Over more than 100 years, thousands of people attended Mass at St. Mary Church in Melrose and sat in its oak pews, witnessing countless first Communions, weddings, confirmations and funerals, sharing laughter, tears, hellos and goodbyes.
So when longtime parishioner Gail Schlicht, a retired nurse, learned that the pews salvaged after the fire that tore through the church March 11, 2016, were not going to be reused in the renovation, she was eager to see if she could get some of the rescued wood on her lathe.
“This wood was within the walls of the fire and it was given new life in these bowls,” she said. “That’s my hope for the community.”
The 82-year-old Schlicht is an avid fisherwoman. Her love for this pastime led her to become a part of the Minnesota Darkhouse and Angling Association where she first saw a demonstration on how to use a wood lathe, a machine that is used to smooth and shape wood.
About 13 years ago, with instruction from a fellow fisherman, she began turning wood projects in her garage — a.k.a. woodshop.
As word traveled around St. Mary’s about her developing art, then-pastor Father Vince Lieser asked her to craft some bowls for use in the church.
“I told him I was still learning, to which he replied, ‘Well, learn fast!’” Schlicht recalled.
In 2015, the maintenance staff replaced a ladder that led to the bell towers at the parish. When Schlicht spotted the discarded ladder in the snow, she asked if she might have it to make into bowls.
From the ladder, which was made of pine, Schlicht created six shallow dishes which she donated to a St. Mary’s School fundraiser. On the bottom of each bowl, she carefully printed the words, “100-year-old pine from ladder that led to the bell tower, St. Mary’s Church, Melrose, MN. 2015.”
“Much to our surprise, the bowls went to six different people and each paid $185,” Schlicht said.
Recognizing how important it was for people to have pieces of history to hang on to, after the fire, Schlicht put her nose to the grindstone — or more aptly, her hands to the lathe — and started crafting bowls from the old pews.
Working with another parishioner and carpenter, Dave Berscheit, they removed the finish from the reclaimed wood with a planer, and Schlicht began the careful work of gluing together the small, narrow pieces of wood. Using a compass, she turned circles out of every possible inch.
To make each bowl, she places the glued block on her lathe and hits the switch. As the block wildly spins, her careful hands guide shaping tools gently across the surface, forming the bowl. She later sands and stains them, adding character to each one, and again prints neatly on the bottom of the bowl.
Saving even the smallest scraps from the already repurposed wood, Schlicht returns them to Berscheit who meticulously forms additional blocks for Schlicht to turn into a different style of equally stunning work called segmented bowls.

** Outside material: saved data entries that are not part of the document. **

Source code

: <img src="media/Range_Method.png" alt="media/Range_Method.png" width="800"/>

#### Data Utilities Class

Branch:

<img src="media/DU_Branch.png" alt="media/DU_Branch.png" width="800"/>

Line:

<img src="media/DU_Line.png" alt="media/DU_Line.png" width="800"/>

Metaphor for the community
To date, 35 bowls have been made in a myriad of distinctive shapes and sizes, each element bringing beauty to one cohesive piece. The bowls might just be a metaphor for the community itself.

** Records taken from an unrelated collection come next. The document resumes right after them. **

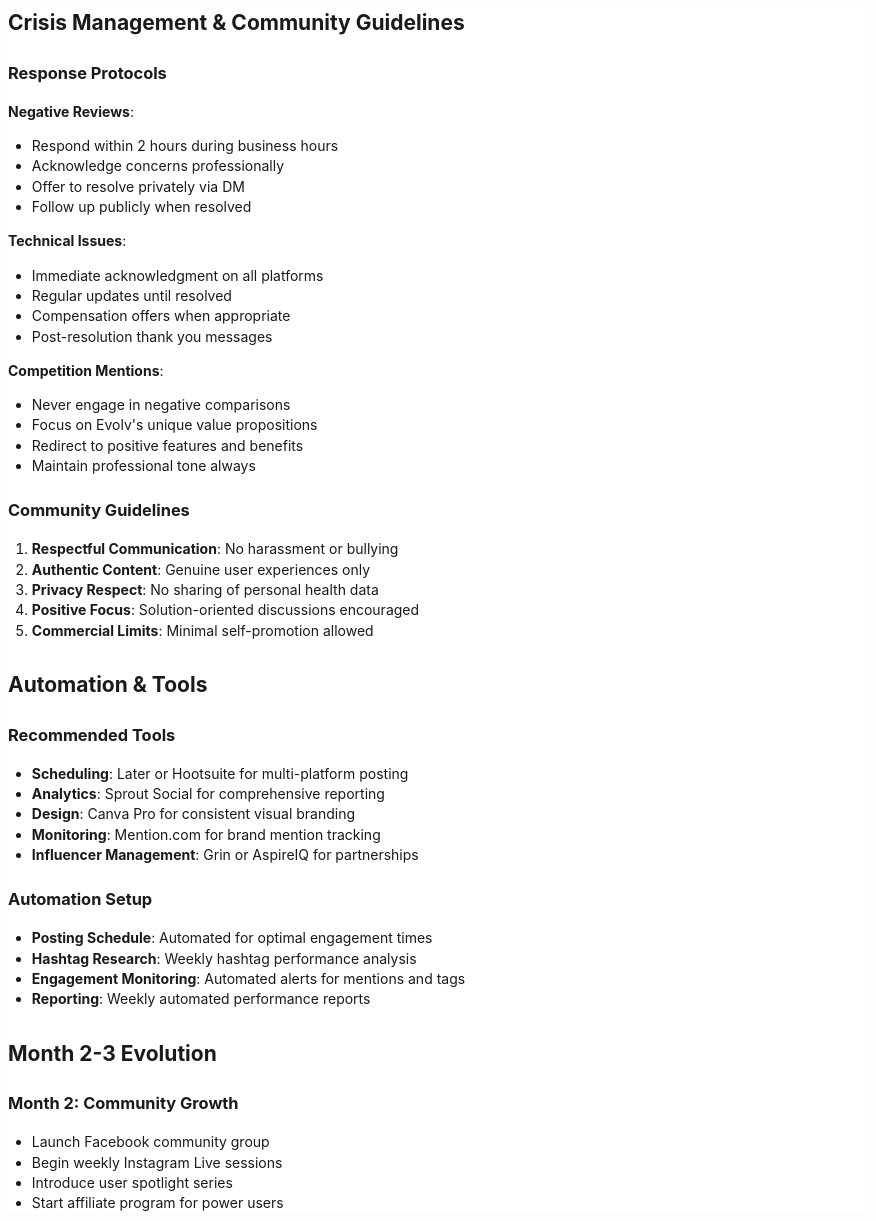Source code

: ## Crisis Management & Community Guidelines

### Response Protocols
**Negative Reviews**: 
- Respond within 2 hours during business hours
- Acknowledge concerns professionally
- Offer to resolve privately via DM
- Follow up publicly when resolved

**Technical Issues**:
- Immediate acknowledgment on all platforms
- Regular updates until resolved
- Compensation offers when appropriate
- Post-resolution thank you messages

**Competition Mentions**:
- Never engage in negative comparisons
- Focus on Evolv's unique value propositions
- Redirect to positive features and benefits
- Maintain professional tone always

### Community Guidelines
1. **Respectful Communication**: No harassment or bullying
2. **Authentic Content**: Genuine user experiences only
3. **Privacy Respect**: No sharing of personal health data
4. **Positive Focus**: Solution-oriented discussions encouraged
5. **Commercial Limits**: Minimal self-promotion allowed

## Automation & Tools

### Recommended Tools
- **Scheduling**: Later or Hootsuite for multi-platform posting
- **Analytics**: Sprout Social for comprehensive reporting
- **Design**: Canva Pro for consistent visual branding
- **Monitoring**: Mention.com for brand mention tracking
- **Influencer Management**: Grin or AspireIQ for partnerships

### Automation Setup
- **Posting Schedule**: Automated for optimal engagement times
- **Hashtag Research**: Weekly hashtag performance analysis
- **Engagement Monitoring**: Automated alerts for mentions and tags
- **Reporting**: Weekly automated performance reports

## Month 2-3 Evolution

### Month 2: Community Growth
- Launch Facebook community group
- Begin weekly Instagram Live sessions
- Introduce user spotlight series
- Start affiliate program for power users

“As Christians, we live the Paschal Mystery every day and part of living that Paschal Mystery means we have to let go of things so we can experience resurrection,” said Dawn Carrillo, director of faith formation and liturgy at St. Mary’s, as well as a close friend of Gail’s.

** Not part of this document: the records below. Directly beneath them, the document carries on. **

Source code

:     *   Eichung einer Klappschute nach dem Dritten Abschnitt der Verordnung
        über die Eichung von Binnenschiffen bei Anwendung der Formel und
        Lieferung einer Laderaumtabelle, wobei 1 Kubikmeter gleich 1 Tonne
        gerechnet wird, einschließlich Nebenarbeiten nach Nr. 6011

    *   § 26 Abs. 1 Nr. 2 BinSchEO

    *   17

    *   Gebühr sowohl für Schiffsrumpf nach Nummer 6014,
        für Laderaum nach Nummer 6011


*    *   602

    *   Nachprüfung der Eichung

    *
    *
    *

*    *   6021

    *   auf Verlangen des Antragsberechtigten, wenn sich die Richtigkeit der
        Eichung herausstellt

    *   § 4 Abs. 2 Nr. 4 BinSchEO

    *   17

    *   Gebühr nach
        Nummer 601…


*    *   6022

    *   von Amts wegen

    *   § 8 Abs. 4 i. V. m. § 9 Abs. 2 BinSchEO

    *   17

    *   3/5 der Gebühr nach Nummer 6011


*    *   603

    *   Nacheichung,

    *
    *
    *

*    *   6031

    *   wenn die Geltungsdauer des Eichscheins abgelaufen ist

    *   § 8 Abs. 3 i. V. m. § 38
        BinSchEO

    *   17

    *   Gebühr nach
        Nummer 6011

“Gail, like many in the community, is brokenhearted about what has happened to the church and is brokenhearted by the division in the community,” Carrillo said. “There’s deep pain on all sides. Her working with this wood and creating new life from it is, in a sense, resurrection — letting things go and watching them coming into the light, into the beauty of something whole.
“In her woodworking, sometimes the pieces don’t want to go together just right,” Carrillo continued. “But when she works with it with love and gentleness, she creates this beautiful bowl. Isn’t that what we are as a people? We all come in different shapes and sizes, with different backgrounds, different desires and different understandings, but we all come together as one people symbolized in the Eucharist.”
Schlicht hopes that by turning the pews into beautiful bowls, she might raise the spirits — as well as some funds — for St. Mary’s.
“We hope for a good financial outcome for the church from the bowls,” she said, “but most importantly, we hope that they get into the hands of people who appreciated our church, that it would remind them of the many sacraments received by people who sat in these pews, the fun times and sad times. These pews have gone from ashes to something beautiful and I believe our community will, too.”